Final Fantasy 14 Fanfest in Las Vegas: So war es, vor Ort zu sein!
Special
Wir waren dabei beim Final Fantasy 14 Fanfest 2023 in Las Vegas und nehmen euch mit auf unsere Reise in die Welt des Online-Rollenspiels!
Aber auch neben den Events auf der Hauptbühne gab es für die Krieger und Kriegerinnen des Lichts einiges auf dem Fanfest zu bestaunen. So wurden verschiedene Locations des Spiels in liebevollen Details nachgebaut. Der Fokus lag klar auf der letzten Erweiterung Endwalker: Der Hafen der griechisch angehauchten Stadt Alt-Sharlayan diente als Kulisse für ein Angelspiel, der Gelegenheitsinhalt Inselparadies war Inspiration für ein Team-Spiel und die Metropole Radz-at-Han stand Vorbild für einen Bereich zum Treffen und Ausruhen. Dazwischen fanden sich immer wieder verkleidete Schauspieler, welche in der Rolle von NPCS den Besuchern und Besucherinnen verschiedene Quests gaben. Zumeist drehte sich die Aufgabe darum, ein bestimmtes Objekt oder einen bestimmten Ort aufzufinden und dort ein Selfie zu machen. Wer fleißig an den Mitmach-Aktionen teilnahm, wurde belohnt. Denn alle absolvierten Minispiele und Quests konnten in der Fanfest-App registriert werden. Die Krieger und Kriegerinnen des Lichts sammelten so Badges, die sie dann gegen eine kleine Belohnung eintauschen konnten.

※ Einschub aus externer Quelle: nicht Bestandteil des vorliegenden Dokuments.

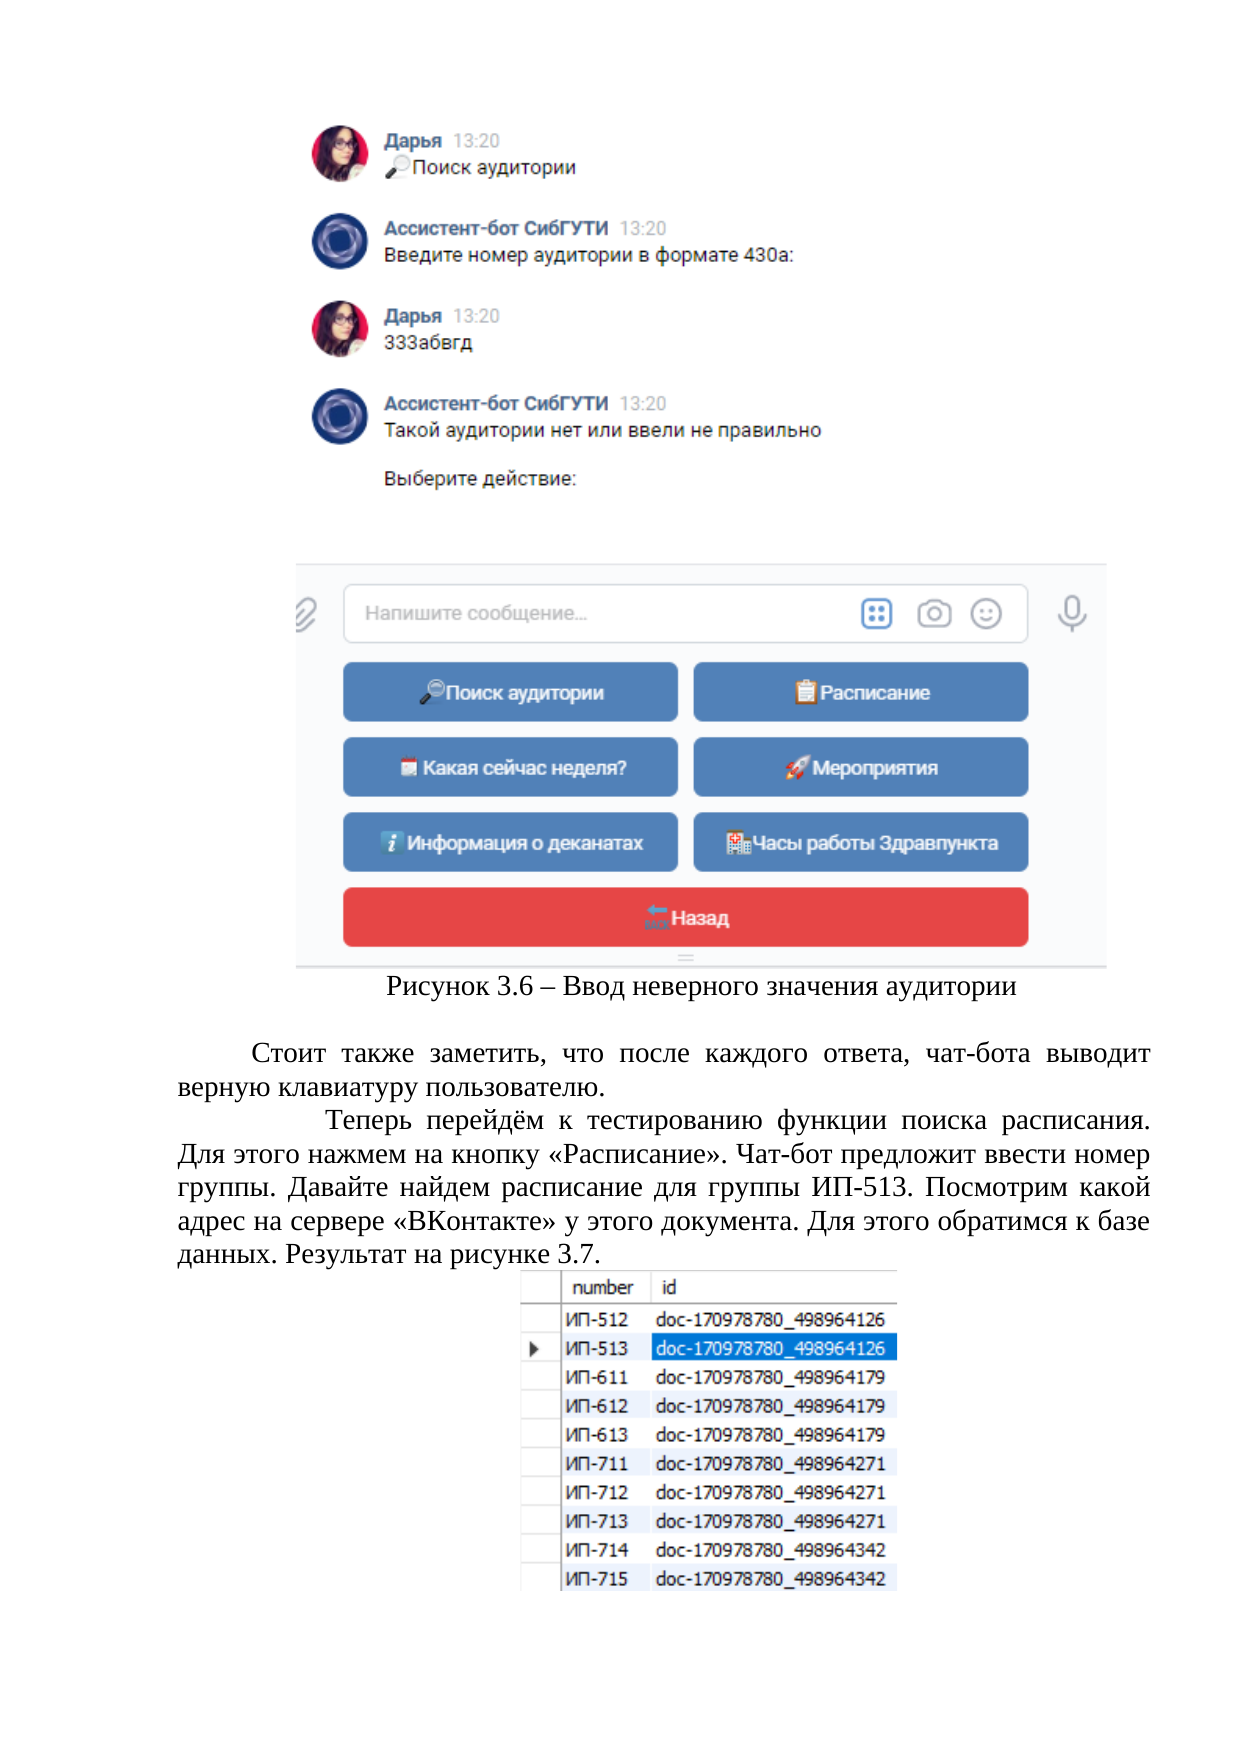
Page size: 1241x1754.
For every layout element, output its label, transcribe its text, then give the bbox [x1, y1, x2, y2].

picture [295, 118, 1107, 969]
text Рисунок 3.6 – Ввод неверного значения аудитории [177, 968, 1152, 1002]
text Стоит также заметить, что после каждого ответа, чат-бота выводит верную клавиатуру пользователю. [177, 1035, 1152, 1102]
picture [520, 1270, 898, 1591]
text Теперь перейдём к тестированию функции поиска расписания. Для этого нажмем на кнопку «Расписание». Чат-бот предложит ввести номер группы. Давайте найдем расписание для группы ИП-513. Посмотрим какой адрес на сервере «ВКонтакте» у этого документа. Для этого обратимся к базе данных. Результат на рисунке 3.7. [177, 1102, 1152, 1270]
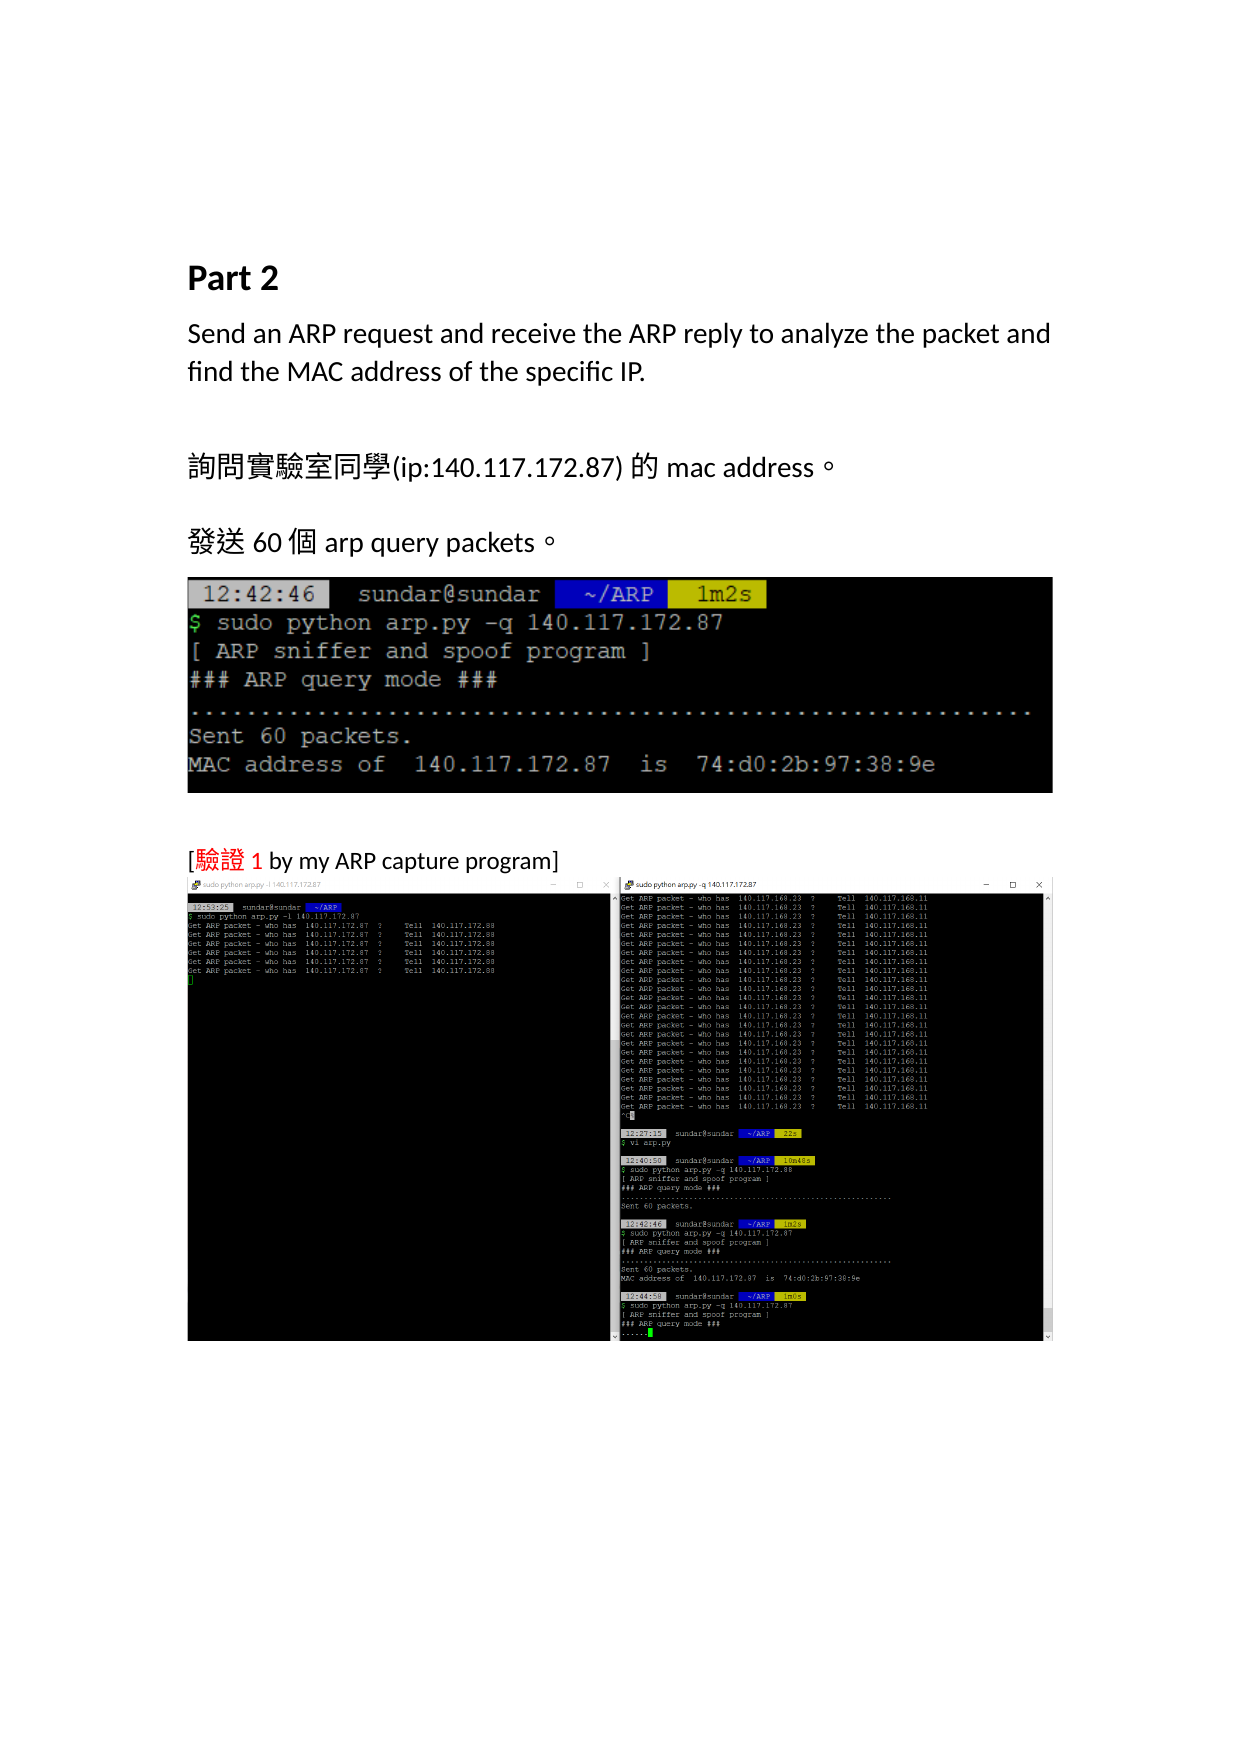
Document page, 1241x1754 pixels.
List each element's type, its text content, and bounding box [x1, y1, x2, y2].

text [驗證1 by my ARP capture program] [187, 839, 1053, 877]
picture [187, 577, 1053, 793]
text Send an ARP request and receive the ARP reply to analyze the packet and find the MAC address of the specific IP. [187, 314, 1053, 389]
text Part 2 [187, 239, 1053, 314]
text 發送 60 個 arp query packets。 [187, 502, 1053, 577]
text 詢問實驗室同學(ip:140.117.172.87) 的 mac address。 [187, 427, 1053, 502]
picture [187, 877, 1053, 1341]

Daneben war die App auch nötig, um einen Zeitslot für die Teilnahme an der Battle Challenge zu reservieren. Bei dieser hatten Adrenalinsuchende die Chance, einen Kampf auszuprobieren, der so noch nicht im Spiel zu finden ist.
Der Kampf gegen Asura war kurzweilig, aber leider auch schnell vorbei. Da der Schwierigkeitsgrad nicht sehr hoch ist, absolvierten die meisten Spieler und Spielerinnen die Herausforderung relativ flott. Ein riesiger Spaß war es aber so oder so - und auch eine gute Gelegenheit, mit anderen Fans ins Gespräch zu kommen.
Quelle: PC Games
Überhaupt zeigte sich, dass die Final-Fantasy-14-Community nicht nur online einen guten Ruf genießt, sondern auch live vor Ort freundlich und offen ist. In jeder Warteschlange und bei jedem Event kam man schnell miteinander ins Gespräch und freute sich gemeinsam über Neuankündigungen oder bewunderte staunend die Kostüme der Cosplayer und Cosplayerinnen.
Einige Fans hatten sogar kleine Spiele vorbereitet wie etwa Quizze, die Gleichgesinnten zum Beispiel die Wartezeit am Merch-Stand verkürzten. Auch Community-VIPs und Streamer wie Mizzteq, Kougaon und Xenosys waren vor Ort dabei und immer für ein Gespräch oder Erinnerungsfoto zu haben. Wer richtig Glück hatte, kann auch einen Schnappschuss mit Mitgliedern des Entwicklerteams ergattern.
Beide Abende des Fanfests waren emotionsreich. Am Freitag beendete Pianistin Keiko das Event mit einem Piano-Konzert, das die Fans träumen ließ. Tatkräftig unterstützt wurde sie dabei von Sängerin Amanda Achen, welche bereits einigen Final-Fantasy-14-Songs ihre Stimme lieh.
Am Samstagabend wurde es laut und wild: Die Rockband The Primals beendete unter Führung des Final-Fantasy-14-Sound-Directors und Komponisten Masayoshi Soken fulminant den Tag.
Bei beiden Konzerten war die Stimmung auf einem absoluten Höhepunkt und die Fans feierten ausgelassen zur Musik.
Doch trotz der guten Stimmung flossen am Samstagabend einige Tränen. Denn nach dem Rockkonzert beendete das Entwicklerteam das Fanfest mit hochemotionalen Reden, die nicht nur den Fans, sondern auch dem Entwicklerteam selbst die Tränen in die Augen trieben. Doch lange Zeit für Trauer blieb nicht, denn nach dem Fanfest ist vor dem Fanfest: Schon im Oktober steht das nächste Fanfest in London an, bei dem europäische Fans sich versammeln werden.